Komünist önder İbrahim Kaypakkaya’nın 18 Mayıs 1973’te Diyarbakır Hapishanesi’nde işkenceyle katledilmesinin 52. yıl dönümünde, TKP-ML Merkez Komitesi yazılı bir açıklama yayımladı. tkpml.com sitesinde yayımlanan çıklamada, “Komünist önder İbrahim Kaypakkaya yoldaşın, faşist Türk devleti tarafından katledilmesinin 52. yıldönümündeyiz. Kürt ve Türk uluslarından, çeşitli milliyet ve inançlarından Türkiye işçi sınıfı ve emekçi halkının bu genç komünist önderi ve partimizin kurucusu İ.Kaypakkaya; 18 Mayıs 1973’te aylar süren işkenceler sonucunda Amed Hapishanesi’nde ölümsüzleşti” denildi.
“İ.Kaypakkaya’nın katledilmesinden günümüze kadar yaşanan sınıf mücadeleleri ve toplumsal pratiğin dersleri; onun sınıf düşmanları tarafından neden “ihtilalci komünizmin en tehlikeli” temsilcisi olarak görüldüğü ve neden tam da bu nedenle katledildiğini ispatlamış durumdadır. İ.Kaypakkaya yoldaş halen Türk devletinin kabusu olmaya devam etmektedir. Bırakalım görüşlerini savunmayı, resminin olduğu afiş ve pankartları taşımak suç olarak görülmektedir. Bu sebepsiz değildir elbette. Çünkü İ.Kaypakkaya yoldaş, TC devletinin üzerinde yükseldiği zemine ışık tutmuş ve dahası bu gerici faşist iktidarın nasıl yıkılacağını göstermiştir” ifadelerinin yer aldığı açıklamada, “TC devletinin üzerinde yükseldiği zemine ışık tutmuş ve dahası bu gerici faşist iktidarın nasıl yıkılacağını göstermiştir” denildi.
Kaypakkaya’nın politik çizgisinin güncelliğini koruduğu vurgulanırken, “İ.Kaypakkaya yoldaş, coğrafyamızın sınıflar mücadelesinin ürünüdür. Bu toprakların sınıf mücadelesinin en ileri bilincidir” ifadeleri kullanıldı.

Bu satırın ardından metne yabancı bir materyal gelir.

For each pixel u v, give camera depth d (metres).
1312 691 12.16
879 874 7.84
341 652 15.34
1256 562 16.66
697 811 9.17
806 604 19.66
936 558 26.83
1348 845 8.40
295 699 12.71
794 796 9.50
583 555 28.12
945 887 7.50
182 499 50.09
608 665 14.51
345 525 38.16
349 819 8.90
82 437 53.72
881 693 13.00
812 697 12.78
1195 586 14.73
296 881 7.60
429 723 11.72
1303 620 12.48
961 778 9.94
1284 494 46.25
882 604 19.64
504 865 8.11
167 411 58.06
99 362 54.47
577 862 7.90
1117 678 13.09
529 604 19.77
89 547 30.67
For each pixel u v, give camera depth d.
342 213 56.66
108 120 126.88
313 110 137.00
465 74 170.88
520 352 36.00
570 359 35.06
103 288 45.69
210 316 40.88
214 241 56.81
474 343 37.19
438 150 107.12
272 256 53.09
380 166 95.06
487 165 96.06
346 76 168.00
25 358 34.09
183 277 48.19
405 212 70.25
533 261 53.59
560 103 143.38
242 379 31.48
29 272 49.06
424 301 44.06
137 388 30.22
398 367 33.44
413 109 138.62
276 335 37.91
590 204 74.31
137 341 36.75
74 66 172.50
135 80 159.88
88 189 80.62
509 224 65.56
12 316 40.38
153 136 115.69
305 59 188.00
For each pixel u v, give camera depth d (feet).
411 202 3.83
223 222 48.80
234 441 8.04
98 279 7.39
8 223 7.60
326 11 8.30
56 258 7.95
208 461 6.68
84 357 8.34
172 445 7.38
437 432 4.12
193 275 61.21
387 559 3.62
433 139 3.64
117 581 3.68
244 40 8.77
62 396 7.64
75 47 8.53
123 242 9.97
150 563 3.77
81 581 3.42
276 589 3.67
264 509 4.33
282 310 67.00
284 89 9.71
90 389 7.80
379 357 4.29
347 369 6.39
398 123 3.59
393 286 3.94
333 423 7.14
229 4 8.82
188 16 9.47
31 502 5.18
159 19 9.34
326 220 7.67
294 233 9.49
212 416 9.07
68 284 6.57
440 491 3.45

Açıklamada, 1971 devrimci hareketiyle yeniden ortaya çıkan komünist yönelimin içinde Kaypakkaya’nın “bir istisna” olarak yer aldığı belirtildi. “Onu özel kılan neden, Marksizm-Leninizm-Maoizm’i savunması ve diyalektik materyalizmi kavrayışıdır” denilerek, onun pratiğiyle kuramı birleştiren bir çizgi izlediği vurgulandı.
“Türkiye devriminin niteliği ve yolu, başta Kemalizm’in faşist karakteri olmak üzere Türk devletinin sınıfsal yapısı ve tarihsel gelişimi, başta Kürt ulusal sorunu olmak üzere milli meseleye dair tezleri ve hatta sosyalizmde sınıflar mücadelesine dair tezleri” gibi konularda Kaypakkaya’nın geliştirdiği fikirlerin hâlâ yol gösterici olduğu ifade edildi.
Açıklamada, “Pratikte devrimci olmak, teoriyi pratik devrimci faaliyet içinde oluşturmak, MLM bir ilkedir ve bilimselliğin teminatıdır” ifadelerine yer verildi.
Son olarak, İbrahim Kaypakkaya’nın yalnızca Türkiye’de değil, “Orta Doğu’dan Almanya’ya ve hatta Bangladeş’ten Hindistan’a, Filipinler’den Nepal’e” kadar pek çok ülkedeki direnişlerde anıldığı belirtildi. Açıklama, “İbrahim Kaypakkaya Kavgamızda Yaşıyor, Yaşayacak!” sözleriyle sona erdi.